* **Your goal**:
Whenever a line below holds the word "median", count it; please give only the final number.

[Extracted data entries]
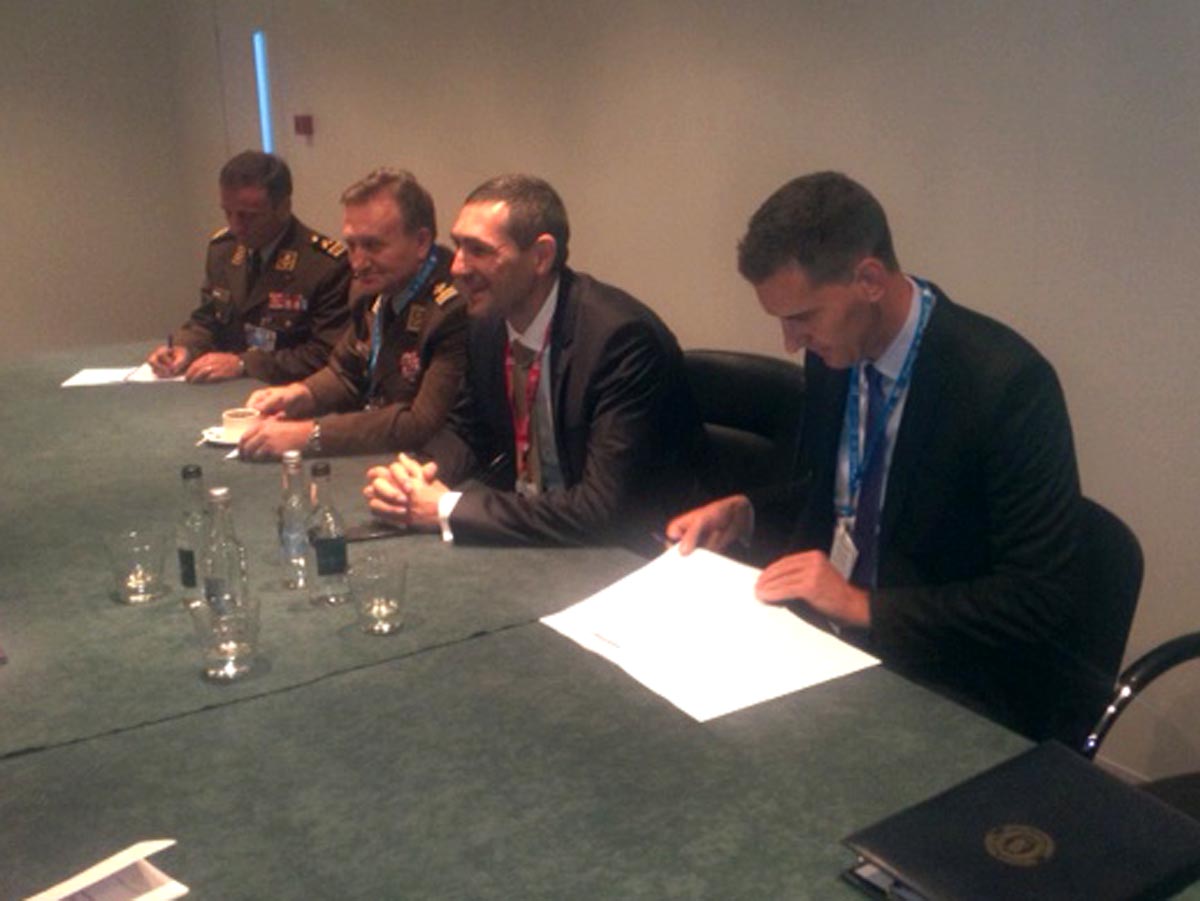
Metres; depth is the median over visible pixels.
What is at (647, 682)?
paper
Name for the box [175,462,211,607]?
water bottle
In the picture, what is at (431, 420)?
man
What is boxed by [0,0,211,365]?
left wall
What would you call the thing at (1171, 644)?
office chair
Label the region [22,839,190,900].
paper
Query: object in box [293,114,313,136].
fire alarm
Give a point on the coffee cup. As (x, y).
(234, 420)
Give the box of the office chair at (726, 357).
[679,349,806,550]
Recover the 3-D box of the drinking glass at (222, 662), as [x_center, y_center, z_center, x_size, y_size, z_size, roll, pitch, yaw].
[-0.484,0.243,1.577,0.088,0.093,0.088,-12,20,-33]
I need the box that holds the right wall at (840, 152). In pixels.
[161,0,1199,800]
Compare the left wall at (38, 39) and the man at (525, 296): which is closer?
the man at (525, 296)
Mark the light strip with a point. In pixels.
(267, 129)
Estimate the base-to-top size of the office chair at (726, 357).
0.878 m
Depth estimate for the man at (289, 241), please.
3.73 m
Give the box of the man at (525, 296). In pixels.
[363,171,707,550]
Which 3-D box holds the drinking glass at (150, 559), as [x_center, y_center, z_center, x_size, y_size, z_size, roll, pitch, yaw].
[-0.699,0.176,1.840,0.088,0.094,0.088,-12,20,-33]
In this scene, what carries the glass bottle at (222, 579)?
on the conference table
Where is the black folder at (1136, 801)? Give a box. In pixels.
[841,739,1199,900]
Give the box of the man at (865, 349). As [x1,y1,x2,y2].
[664,172,1088,733]
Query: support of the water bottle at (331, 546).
on the conference table
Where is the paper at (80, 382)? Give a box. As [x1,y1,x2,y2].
[62,364,182,387]
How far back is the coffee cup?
2.70 m
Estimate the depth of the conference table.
1.48 m
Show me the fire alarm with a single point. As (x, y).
(304, 127)
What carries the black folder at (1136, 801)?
on the conference table
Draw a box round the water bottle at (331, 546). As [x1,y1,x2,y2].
[305,459,349,605]
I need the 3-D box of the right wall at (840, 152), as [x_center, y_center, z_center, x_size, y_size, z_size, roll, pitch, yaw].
[0.405,-0.889,3.415,0.180,2.720,9.332,-12,20,-33]
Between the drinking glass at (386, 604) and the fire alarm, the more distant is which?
the fire alarm
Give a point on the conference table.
(257, 710)
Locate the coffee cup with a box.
[222,407,261,442]
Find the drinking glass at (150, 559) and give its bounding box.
[104,528,168,604]
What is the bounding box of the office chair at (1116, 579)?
[1032,495,1143,758]
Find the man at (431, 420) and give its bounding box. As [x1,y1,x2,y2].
[231,162,470,459]
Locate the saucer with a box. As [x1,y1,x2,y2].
[199,424,240,447]
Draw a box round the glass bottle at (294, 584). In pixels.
[277,450,312,589]
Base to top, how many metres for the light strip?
0.663 m
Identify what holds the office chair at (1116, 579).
on the floor
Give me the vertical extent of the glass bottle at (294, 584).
0.216 m
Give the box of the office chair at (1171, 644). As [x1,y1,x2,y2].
[1080,630,1199,825]
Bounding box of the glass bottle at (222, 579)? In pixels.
[200,485,248,615]
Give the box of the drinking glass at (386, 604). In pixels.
[346,554,410,635]
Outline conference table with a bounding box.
[0,337,1197,898]
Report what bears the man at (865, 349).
on the office chair at (1116, 579)
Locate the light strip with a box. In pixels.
[252,30,273,152]
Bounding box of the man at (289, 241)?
[141,149,353,388]
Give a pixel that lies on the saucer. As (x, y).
(217, 440)
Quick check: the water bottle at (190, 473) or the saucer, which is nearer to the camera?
the water bottle at (190, 473)
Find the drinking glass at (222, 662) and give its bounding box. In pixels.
[189,595,262,682]
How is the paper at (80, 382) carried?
on the conference table
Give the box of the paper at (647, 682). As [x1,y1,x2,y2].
[542,544,879,721]

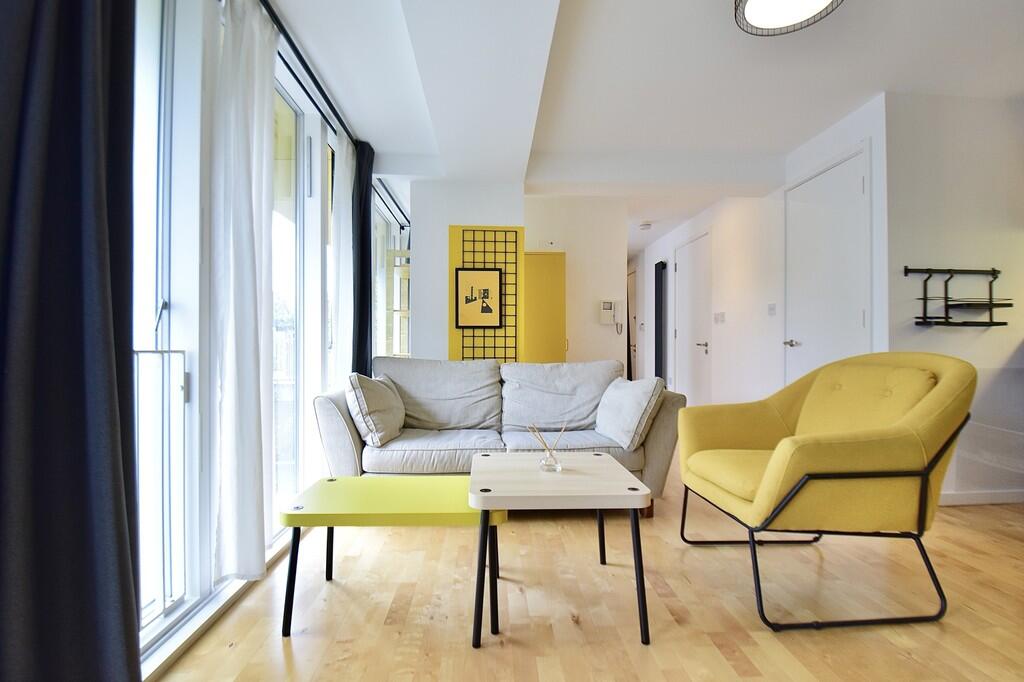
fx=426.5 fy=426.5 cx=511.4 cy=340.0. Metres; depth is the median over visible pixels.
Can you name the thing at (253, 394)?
sheer curtain
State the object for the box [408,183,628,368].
back wall
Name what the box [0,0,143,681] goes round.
dark curtain
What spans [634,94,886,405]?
right wall
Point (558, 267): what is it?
yellow cabinet
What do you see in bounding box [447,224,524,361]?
lattice panel
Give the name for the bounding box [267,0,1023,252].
ceiling
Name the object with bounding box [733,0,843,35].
ceiling light
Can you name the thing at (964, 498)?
baseboard
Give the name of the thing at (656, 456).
sofa
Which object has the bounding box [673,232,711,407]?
white door
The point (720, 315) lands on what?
light switch
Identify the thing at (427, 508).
green side table
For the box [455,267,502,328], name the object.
framed picture
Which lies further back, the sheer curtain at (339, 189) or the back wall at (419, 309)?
the back wall at (419, 309)
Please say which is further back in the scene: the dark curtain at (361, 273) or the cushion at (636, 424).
the dark curtain at (361, 273)
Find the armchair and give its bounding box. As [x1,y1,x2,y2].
[677,350,975,631]
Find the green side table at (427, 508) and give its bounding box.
[278,475,505,640]
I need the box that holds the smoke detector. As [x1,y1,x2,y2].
[639,221,651,230]
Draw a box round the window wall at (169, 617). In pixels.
[129,0,409,671]
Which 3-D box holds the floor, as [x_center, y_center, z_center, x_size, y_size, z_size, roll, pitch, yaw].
[1.066,1.043,3.038,4.846,0.102,10.233,0,-1,-3]
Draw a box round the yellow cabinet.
[523,251,566,363]
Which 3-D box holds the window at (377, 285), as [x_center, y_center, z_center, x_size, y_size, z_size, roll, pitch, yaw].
[-1.366,-0.191,4.637,0.119,2.373,1.811,0,-1,-3]
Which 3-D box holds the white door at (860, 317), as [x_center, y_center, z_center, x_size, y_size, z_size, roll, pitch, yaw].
[2.259,-0.135,3.159,0.090,2.254,0.895,0,-1,-3]
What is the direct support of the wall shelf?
attached to the right wall at (920, 337)
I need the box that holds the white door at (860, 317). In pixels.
[783,146,869,383]
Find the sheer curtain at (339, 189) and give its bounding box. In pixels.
[329,130,352,383]
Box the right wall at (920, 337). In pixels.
[882,89,1023,503]
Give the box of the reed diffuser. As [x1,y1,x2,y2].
[528,424,566,472]
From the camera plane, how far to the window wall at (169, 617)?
1.60 m
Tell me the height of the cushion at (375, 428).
0.404 m
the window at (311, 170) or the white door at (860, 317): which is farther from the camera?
the white door at (860, 317)
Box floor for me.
[153,456,1023,681]
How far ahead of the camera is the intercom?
4.45 m
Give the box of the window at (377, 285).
[372,192,410,358]
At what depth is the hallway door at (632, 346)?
7.37 m
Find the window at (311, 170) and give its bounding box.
[273,71,334,530]
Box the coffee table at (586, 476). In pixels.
[470,451,649,648]
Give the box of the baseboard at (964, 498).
[938,489,1023,505]
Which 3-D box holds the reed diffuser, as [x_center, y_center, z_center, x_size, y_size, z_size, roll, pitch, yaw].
[0.149,0.429,1.705,0.166,0.174,0.098,0,-1,-3]
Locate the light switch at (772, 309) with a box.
[767,303,776,315]
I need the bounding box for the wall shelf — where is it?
[906,266,1012,326]
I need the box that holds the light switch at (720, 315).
[713,311,725,323]
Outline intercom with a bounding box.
[600,299,623,331]
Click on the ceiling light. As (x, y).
(750, 10)
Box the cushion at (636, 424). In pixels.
[595,375,663,449]
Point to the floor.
(760, 633)
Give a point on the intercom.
(606, 309)
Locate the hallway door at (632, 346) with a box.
[627,264,637,380]
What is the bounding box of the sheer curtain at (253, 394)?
[205,1,276,581]
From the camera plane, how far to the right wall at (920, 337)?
2.62 m
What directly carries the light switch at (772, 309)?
attached to the right wall at (740, 247)
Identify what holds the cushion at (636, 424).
on the sofa
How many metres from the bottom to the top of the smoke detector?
0.060 m
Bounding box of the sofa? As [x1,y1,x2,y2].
[315,357,688,518]
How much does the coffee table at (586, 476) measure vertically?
0.476 m
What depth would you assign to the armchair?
1.51 m
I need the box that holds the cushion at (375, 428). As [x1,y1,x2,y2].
[346,371,406,446]
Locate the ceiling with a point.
(870, 80)
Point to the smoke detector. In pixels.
(644, 225)
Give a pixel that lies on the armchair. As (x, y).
(816, 448)
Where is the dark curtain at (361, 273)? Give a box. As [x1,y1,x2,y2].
[351,139,374,375]

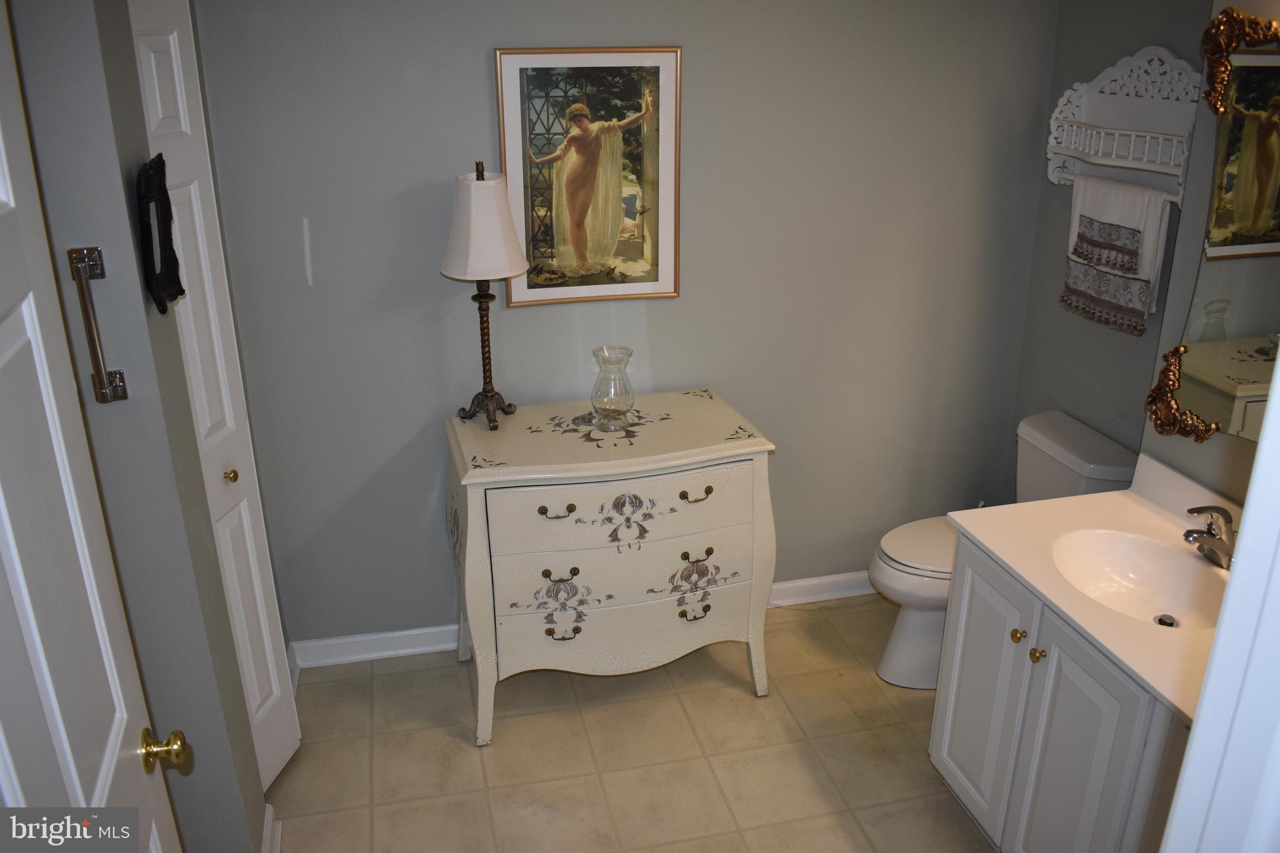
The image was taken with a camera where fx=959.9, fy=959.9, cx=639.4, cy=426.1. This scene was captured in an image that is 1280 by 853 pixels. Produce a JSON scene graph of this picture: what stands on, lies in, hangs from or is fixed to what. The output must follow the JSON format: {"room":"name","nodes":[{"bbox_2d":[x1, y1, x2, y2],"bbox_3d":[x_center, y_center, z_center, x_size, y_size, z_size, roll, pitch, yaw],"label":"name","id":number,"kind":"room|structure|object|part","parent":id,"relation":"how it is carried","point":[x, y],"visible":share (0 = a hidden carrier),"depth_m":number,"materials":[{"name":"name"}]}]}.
{"room":"bathroom","nodes":[
{"label":"bathroom","id":0,"kind":"room"},
{"bbox_2d":[3,0,273,852],"bbox_3d":[-1.088,-0.001,2.004,0.256,2.425,0.836,-5,22,-12],"label":"left wall","id":1,"kind":"structure","parent":0,"point":[234,802],"depth_m":1.84,"materials":[{"name":"grey paint"}]},
{"bbox_2d":[0,5,179,852],"bbox_3d":[-0.720,0.457,1.220,0.146,2.102,0.807,-7,23,-17],"label":"door","id":2,"kind":"structure","parent":1,"relation":"in","point":[4,500],"depth_m":1.27,"materials":[{"name":"white paint"}]},
{"bbox_2d":[66,245,126,405],"bbox_3d":[-0.972,-0.176,1.723,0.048,0.296,0.048,-5,22,-12],"label":"grab bar","id":3,"kind":"object","parent":1,"relation":"attached to","point":[94,352],"visible":0.98,"depth_m":1.71,"materials":[{"name":"silver metal"}]},
{"bbox_2d":[135,153,184,312],"bbox_3d":[-0.919,-0.369,1.845,0.051,0.281,0.229,-5,22,-12],"label":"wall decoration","id":4,"kind":"object","parent":1,"relation":"attached to","point":[146,235],"visible":0.99,"depth_m":1.82,"materials":[{"name":"black"}]},
{"bbox_2d":[123,0,299,797],"bbox_3d":[-1.021,0.034,2.314,0.090,2.080,0.457,-5,22,-12],"label":"closet door","id":5,"kind":"structure","parent":1,"relation":"in","point":[284,752],"depth_m":2.32,"materials":[{"name":"white paint"}]},
{"bbox_3d":[-1.042,0.125,2.455,0.035,0.035,0.035,-5,22,-12],"label":"brass knob","id":6,"kind":"part","parent":5,"relation":"part of","materials":[{"name":"gold metal"}]},
{"bbox_2d":[259,802,282,852],"bbox_3d":[-0.916,1.120,2.297,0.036,0.101,0.584,-5,22,-12],"label":"baseboard","id":7,"kind":"structure","parent":1,"relation":"attached to","point":[269,812],"depth_m":2.45,"materials":[{"name":"white paint"}]},
{"bbox_2d":[185,0,1059,644],"bbox_3d":[0.033,-0.451,3.114,2.773,2.415,0.120,-5,22,-12],"label":"back wall","id":8,"kind":"structure","parent":0,"point":[467,73],"depth_m":3.03,"materials":[{"name":"grey paint"}]},
{"bbox_2d":[286,571,874,668],"bbox_3d":[0.172,0.652,3.494,2.766,0.095,0.020,-5,22,-12],"label":"baseboard","id":9,"kind":"structure","parent":8,"relation":"attached to","point":[409,650],"depth_m":3.28,"materials":[{"name":"white paint"}]},
{"bbox_2d":[495,46,681,306],"bbox_3d":[-0.144,-0.740,2.874,0.526,0.748,0.025,-5,22,-12],"label":"framed picture","id":10,"kind":"object","parent":8,"relation":"attached to","point":[647,247],"visible":1,"depth_m":2.86},
{"bbox_2d":[266,594,999,852],"bbox_3d":[0.289,1.366,1.951,3.241,0.082,3.639,-5,22,-12],"label":"floor","id":11,"kind":"structure","parent":0,"point":[507,720],"depth_m":2.83,"materials":[{"name":"beige tile"}]},
{"bbox_2d":[445,389,777,744],"bbox_3d":[-0.111,0.427,3.024,0.942,0.879,0.553,-5,22,-12],"label":"dresser","id":12,"kind":"object","parent":11,"relation":"on","point":[675,488],"visible":0.99,"depth_m":2.79,"materials":[{"name":"paint"}]},
{"bbox_2d":[438,163,529,430],"bbox_3d":[-0.447,-0.375,2.783,0.261,0.771,0.260,-5,22,-12],"label":"table lamp","id":13,"kind":"object","parent":12,"relation":"on","point":[484,185],"visible":0.99,"depth_m":2.65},
{"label":"lamp base","id":14,"kind":"part","parent":13,"relation":"part of","materials":[{"name":"brown metal"}]},
{"bbox_3d":[-0.238,0.239,2.688,0.090,0.026,0.046,-5,22,-12],"label":"pull","id":15,"kind":"part","parent":12,"relation":"part of","materials":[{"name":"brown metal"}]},
{"bbox_2d":[588,345,635,431],"bbox_3d":[-0.083,-0.112,2.873,0.138,0.230,0.140,-5,22,-12],"label":"glass vase","id":16,"kind":"object","parent":12,"relation":"on","point":[609,414],"visible":0.99,"depth_m":2.84,"materials":[{"name":"clear glass"}]},
{"bbox_3d":[-0.040,0.236,2.713,0.746,0.197,0.069,-5,22,-12],"label":"drawer","id":17,"kind":"part","parent":12,"relation":"part of","materials":[{"name":"beige wood"}]},
{"bbox_3d":[-0.044,0.453,2.846,0.766,0.209,0.135,-5,22,-12],"label":"drawer","id":18,"kind":"part","parent":12,"relation":"part of","materials":[{"name":"beige wood"}]},
{"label":"drawer","id":19,"kind":"part","parent":12,"relation":"part of","materials":[{"name":"beige wood"}]},
{"bbox_3d":[0.157,0.196,2.758,0.088,0.027,0.048,-5,22,-12],"label":"pull","id":20,"kind":"part","parent":12,"relation":"part of","materials":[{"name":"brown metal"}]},
{"bbox_2d":[870,410,1138,688],"bbox_3d":[1.109,0.432,3.109,0.755,0.793,0.456,-5,22,-12],"label":"toilet","id":21,"kind":"object","parent":11,"relation":"on","point":[897,640],"visible":0.44,"depth_m":3.04,"materials":[{"name":"white ceramic"}]},
{"bbox_3d":[1.008,0.373,3.168,0.480,0.039,0.405,-5,22,-12],"label":"toilet lid","id":22,"kind":"part","parent":21,"relation":"part of","materials":[{"name":"white plastic"}]},
{"bbox_2d":[929,531,1192,852],"bbox_3d":[1.140,0.759,2.226,0.574,0.823,0.861,-5,22,-12],"label":"vanity cabinet","id":23,"kind":"object","parent":11,"relation":"on","point":[1050,677],"visible":0.6,"depth_m":2.14,"materials":[{"name":"white paint"}]},
{"bbox_3d":[0.897,0.711,2.559,0.033,0.708,0.365,-5,22,-12],"label":"cabinet door","id":24,"kind":"part","parent":23,"relation":"part of","materials":[{"name":"white paint"}]},
{"bbox_3d":[0.919,0.506,2.345,0.029,0.032,0.031,-5,22,-12],"label":"knob","id":25,"kind":"part","parent":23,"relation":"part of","materials":[{"name":"gold metal"}]},
{"bbox_3d":[0.933,0.534,2.267,0.029,0.033,0.032,-5,22,-12],"label":"knob","id":26,"kind":"part","parent":23,"relation":"part of","materials":[{"name":"gold metal"}]},
{"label":"cabinet door","id":27,"kind":"part","parent":23,"relation":"part of","materials":[{"name":"white paint"}]},
{"bbox_2d":[951,451,1238,720],"bbox_3d":[1.180,0.308,2.127,0.615,0.125,0.942,-5,22,-12],"label":"vanity countertop","id":28,"kind":"structure","parent":23,"relation":"on","point":[1050,503],"depth_m":2.23,"materials":[{"name":"stone"}]},
{"bbox_2d":[1049,527,1228,630],"bbox_3d":[1.131,0.385,2.183,0.364,0.127,0.426,-5,22,-12],"label":"sink","id":29,"kind":"object","parent":28,"relation":"in","point":[1125,560],"visible":0.72,"depth_m":2.27,"materials":[{"name":"white ceramic"}]},
{"bbox_2d":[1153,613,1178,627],"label":"sink drain","id":30,"kind":"object","parent":29,"relation":"in","point":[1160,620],"visible":0.79,"depth_m":2.21,"materials":[{"name":"metal"}]},
{"bbox_2d":[1183,503,1236,569],"bbox_3d":[1.300,0.235,2.167,0.162,0.144,0.164,-5,22,-12],"label":"faucet","id":31,"kind":"object","parent":28,"relation":"on","point":[1198,510],"visible":0.98,"depth_m":2.15,"materials":[{"name":"silver metal"}]},
{"bbox_2d":[1159,366,1279,852],"bbox_3d":[0.434,0.533,0.766,0.901,2.239,0.301,-5,22,-12],"label":"door frame","id":32,"kind":"structure","parent":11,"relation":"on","point":[1260,451],"depth_m":0.83,"materials":[{"name":"white paint"}]},
{"bbox_2d":[1010,0,1279,510],"bbox_3d":[1.565,-0.375,2.892,0.119,2.410,1.089,-5,22,-12],"label":"right wall","id":33,"kind":"structure","parent":0,"point":[1058,272],"depth_m":3.05,"materials":[{"name":"grey paint"}]},
{"bbox_2d":[1045,46,1198,205],"bbox_3d":[1.406,-0.855,2.753,0.149,0.424,0.611,-5,22,-12],"label":"wall shelf","id":34,"kind":"object","parent":33,"relation":"attached to","point":[1125,165],"visible":0.86,"depth_m":2.78,"materials":[{"name":"white wood"}]},
{"bbox_2d":[1061,171,1171,334],"bbox_3d":[1.387,-0.510,2.827,0.067,0.434,0.323,-10,24,-23],"label":"towel","id":35,"kind":"object","parent":34,"relation":"hanging from","point":[1080,289],"visible":0.94,"depth_m":2.79,"materials":[{"name":"white fabric"}]},
{"bbox_2d":[1145,5,1279,445],"bbox_3d":[1.407,-0.312,1.862,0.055,0.960,0.961,-5,22,-12],"label":"mirror","id":36,"kind":"object","parent":33,"relation":"attached to","point":[1265,212],"visible":1,"depth_m":2.14,"materials":[{"name":"mirror"}]}
]}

* **Answer space**:
2